The White Sox have been “engaging” with ace Lucas Giolito and top prospect Andrew Vaughn about possible contract extensions, ESPN.com’s Jeff Passan reports. For now, no deal appears imminent with either player. Both Giolito and Vaughn are represented by CAA Sports.
Giolito will be paid $4.15MM in 2021 as per an arbitration-avoiding contract with the White Sox back in January, and the right-hander is under arb control through the 2023 season. Vaughn’s MLB service clock has yet to start, so an extension would make him the third White Sox player (after Eloy Jimenez and Luis Robert) in as many years to sign a multi-year contract before making his big league debut.

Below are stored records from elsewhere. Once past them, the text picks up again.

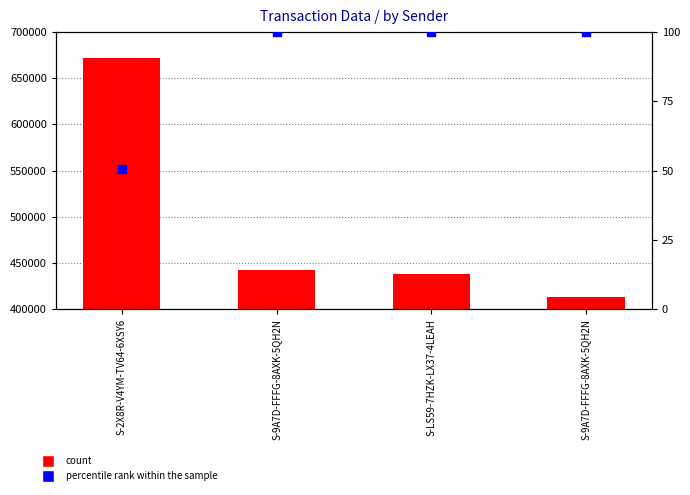

Which series has the largest Y range (max minus min)?

count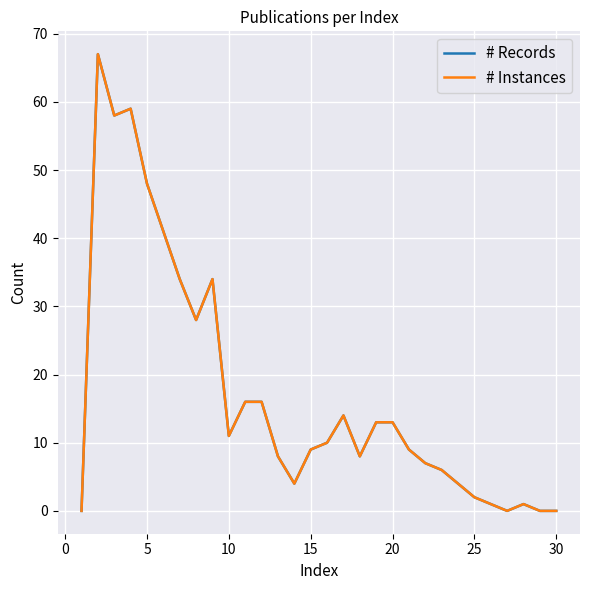

What is the value of the # Instances point at the 25th from the left?

2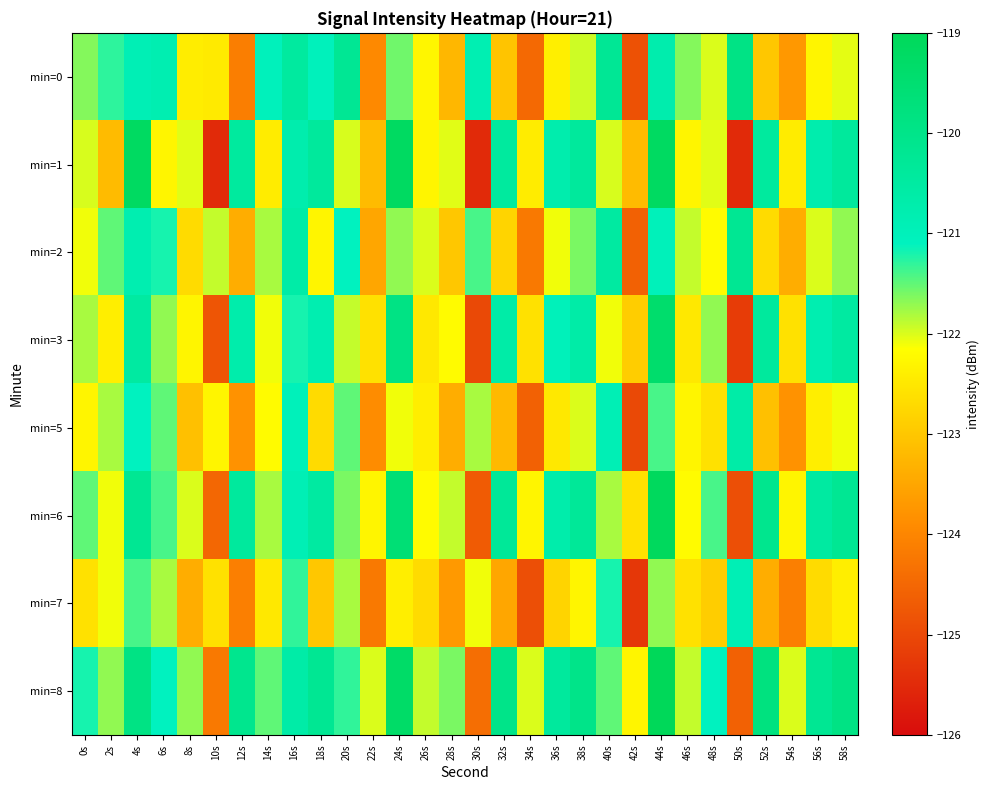

What is the maximum value shown in the chart?

-118.8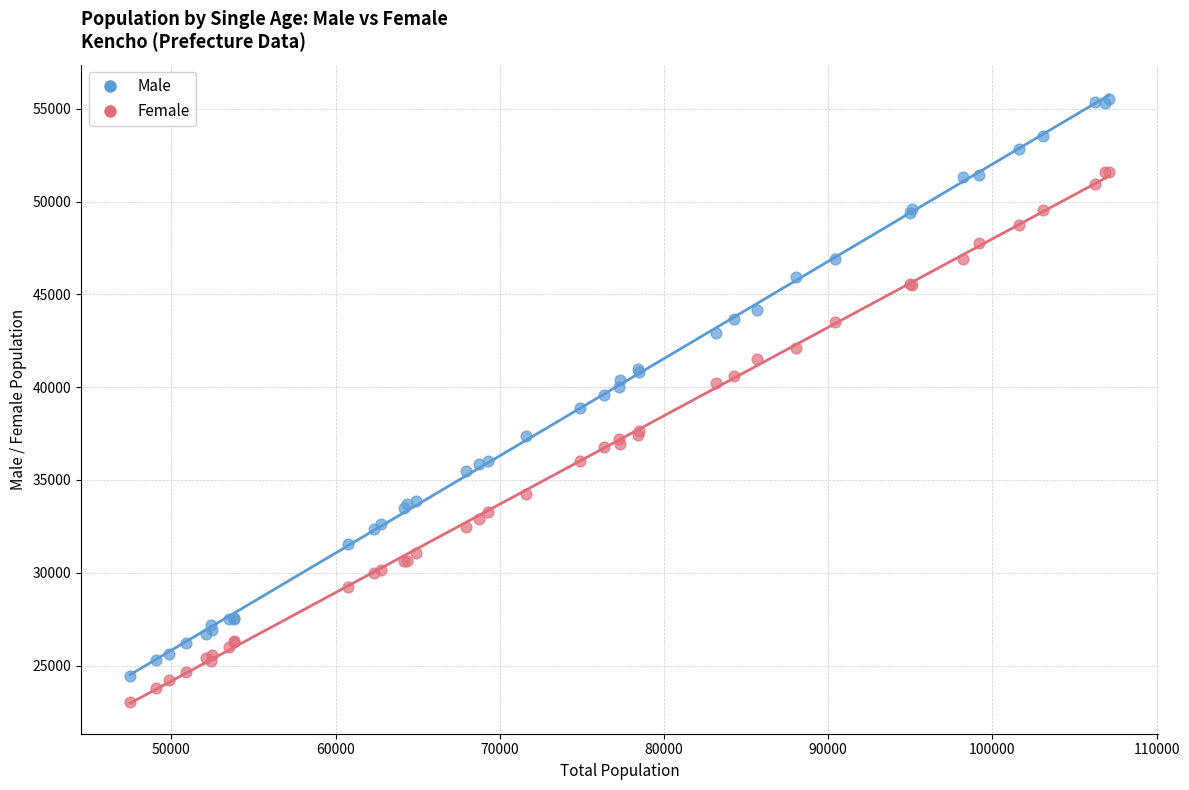

Which series contains the highest Y value?

Male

At the start of March, Giolito said “there haven’t really been discussions about an extension” with the team, though it appears talks have picked up to at least some extent. To some extent, Chicago has time on its side given that Giolito is controlled through 2023, yet naturally the Sox would love to lock up Giolito now before his price tag could continue to rise. If Giolito pitches as well in 2021 as he did over 249 innings in 2019-20 (3.43 ERA with an impressive 32.7K% and 8.6BB%), the White Sox could be looking at an extension worth tens of millions more by this time next year.
Looking at other extensions for pitchers who had between three and four years of service time, Giolito would surely be looking to top the four-year, $45MM deal Aaron Nola signed with the Phillies prior to the 2019 season. That contract covered Nola’s first arb year — he and the Phillies were approaching a hearing — and also contained a club option that gives the Phils control over a second of Nola’s free agent years.
The White Sox could make the case that Nola was a more proven commodity with 569 MLB innings at the time of his extension and hadn’t suffered any major arm troubles, whereas Giolito already has a Tommy John procedure under his belt. Of course, Giolito’s camp could counter that prices have simply gone up in the two-plus years since Nola’s extension, and that Giolito’s durability isn’t a concern after he averaged 175 IP in 2018-19 (and obviously Giolito could have banked many more innings if the 2020 season wasn’t shortened).
Both Jimenez and Robert signed six-year contracts with two club option years attached, with Jimenez receiving $43MM in guaranteed money prior to the 2019 season and Robert $50MM guaranteed in January 2020. It’s probably safe to guess that White Sox GM Rick Hahn is proposing a similar framework to Vaughn’s representatives, so a full eight-year stint would keep Vaughn (who turns 23 next month) on the South Side through his age-30 season.
Selected with the third overall pick of the 2019 draft, Vaughn demolished Pac-12 pitching over three years at Cal, then got his pro career off to a quick start by batting .278/.384/.449 with six homers in 245 combined plate appearances at rookie ball, A-ball, and high-A ball. His 2020 minor league season was wiped out by the pandemic, but Vaughn’s bat is considered so ready for prime time that he is expected to play an important role for the big league team this coming season, projected for the bulk of DH at-bats and occasionally spelling AL MVP Jose Abreu at first base when Abreu needs a DH day.
A pre-career extension would allow Chicago to install Vaughn on the Opening Day roster without any of the service-time machinations that teams often deploy to keep top prospects in the minors for just long enough to gain an extra year of control. Like Jimenez and Robert, Vaughn is a consensus pick as one of the game’s best minor leaguers, ranking high on top-prospect lists from Keith Law (who ranks Vaughn 10th), MLB Pipeline (14th), Baseball Prospectus (14th), Fangraphs (14th), and Baseball America (21st).